In a moment of frustration, Bornemann considered not filing, and even when he did, he swore he and co-owner Leena Culhane would move Crudo e Nudo off the block if the city doesn’t roll back the wastewater fee. “It’s a deal breaker for us,” he said. “There’s no correlation between the amount being charged and services provided, whether paid now or paid over a longer time.” Crudo effectively has no indoor seats, only a short window counter, so it can’t survive in its current location without a parklet.
Ann Hsing, COO and managing partner of the Michelin-starred Pasjoli, filed an application because “we’d heard fees were coming but had the sense it wouldn’t be too bad,” she said. Now that the restaurant faces about $36,000 in wastewater fees alone, she isn’t sure the parklet’s worth it.
“They could approve the application,” she said, “and I could decide not to proceed.”
Craig and Lula owner Geri Gilliland went back and forth in the span of a few days, as things became clearer. At first, the prospect of about $40,000 in wastewater fees made Craig think they could get along without the parklet. But when Swartz explained the new-seat formula, 40 fewer indoor seats canceled out the 40 parklet seats, and Lula’s wastewater fees evaporated. Craig considered rushing to complete an application but wanted more time to consider the costs and refine a permanent design. It was too much too fast, so Lula will lose its outdoor space on October 1, and will file for a permit sometime after the first of the year.

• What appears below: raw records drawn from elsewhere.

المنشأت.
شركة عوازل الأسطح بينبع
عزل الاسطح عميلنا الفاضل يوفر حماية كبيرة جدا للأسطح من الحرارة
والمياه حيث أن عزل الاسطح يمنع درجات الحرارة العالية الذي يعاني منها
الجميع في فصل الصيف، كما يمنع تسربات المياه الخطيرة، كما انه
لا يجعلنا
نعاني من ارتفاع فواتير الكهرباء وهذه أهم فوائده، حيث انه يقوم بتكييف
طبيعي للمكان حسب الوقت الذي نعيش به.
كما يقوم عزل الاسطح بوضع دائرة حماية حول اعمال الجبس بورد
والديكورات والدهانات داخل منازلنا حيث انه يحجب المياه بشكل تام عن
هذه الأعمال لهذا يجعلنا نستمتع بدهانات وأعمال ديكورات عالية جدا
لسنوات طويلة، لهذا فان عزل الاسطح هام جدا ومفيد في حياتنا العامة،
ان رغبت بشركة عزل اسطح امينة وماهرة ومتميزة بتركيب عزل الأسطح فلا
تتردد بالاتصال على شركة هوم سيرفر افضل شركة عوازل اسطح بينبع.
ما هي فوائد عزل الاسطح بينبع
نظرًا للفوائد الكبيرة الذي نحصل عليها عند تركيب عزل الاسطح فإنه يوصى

It pained Craig to be at odds with a city government that handled the initial crisis of the pandemic so well. “I have never been more proud of the city and the merchants’ association, with how fast they responded,” he said. “The parklets were up and running July 1, 2020. We want to be a good partner, but this was just a bridge too far.”
The owners of La Vecchia Cucina, a block north, still have to find out if they can keep their existing parklets, which span three parking spaces. The new regulations limit parklets to two parking spaces. La Vecchia’s chef, Mark Mollica, and his brother, Anthony, had permission to use two adjacent parking spaces from the Victorian, next door, for the restaurant’s temporary 60-seat parklet. The Victorian agreed to make that arrangement permanent, but they need the city to accept it.
If the city agrees, La Vecchia faces a wastewater fee of more than $50,000 on a net increase of 40 seats. But the brothers intend to argue that outdoor seating “doesn’t meet the definition of developed buildings,” said Anthony, and shouldn’t incur any wastewater fees. They filed their application; now, along with everyone else, they wait.
The general mood on Main Street? Hsing worries about damage to the street’s nascent revival — to her, the parklets represent much more than potential revenue. “The street seems much more alive,” she said. “But a lot of us are going to have to think about whether it’s worth it to continue outdoor dining. We’re dealing with rising food costs, rising health care costs, and rising wages, so as an owner I have to ask, ‘Is it worth it to have extra staff along with other rising costs?’”
“It’s a big enough number for me to think twice,” she said, of the wastewater fee. “For a place like Crudo, I can’t see it being worth it for them.”
“We’re holding our breath,” said Bornemann. In the meantime, he says he hopes that there’s enough pushback to get the city to reconsider the fees.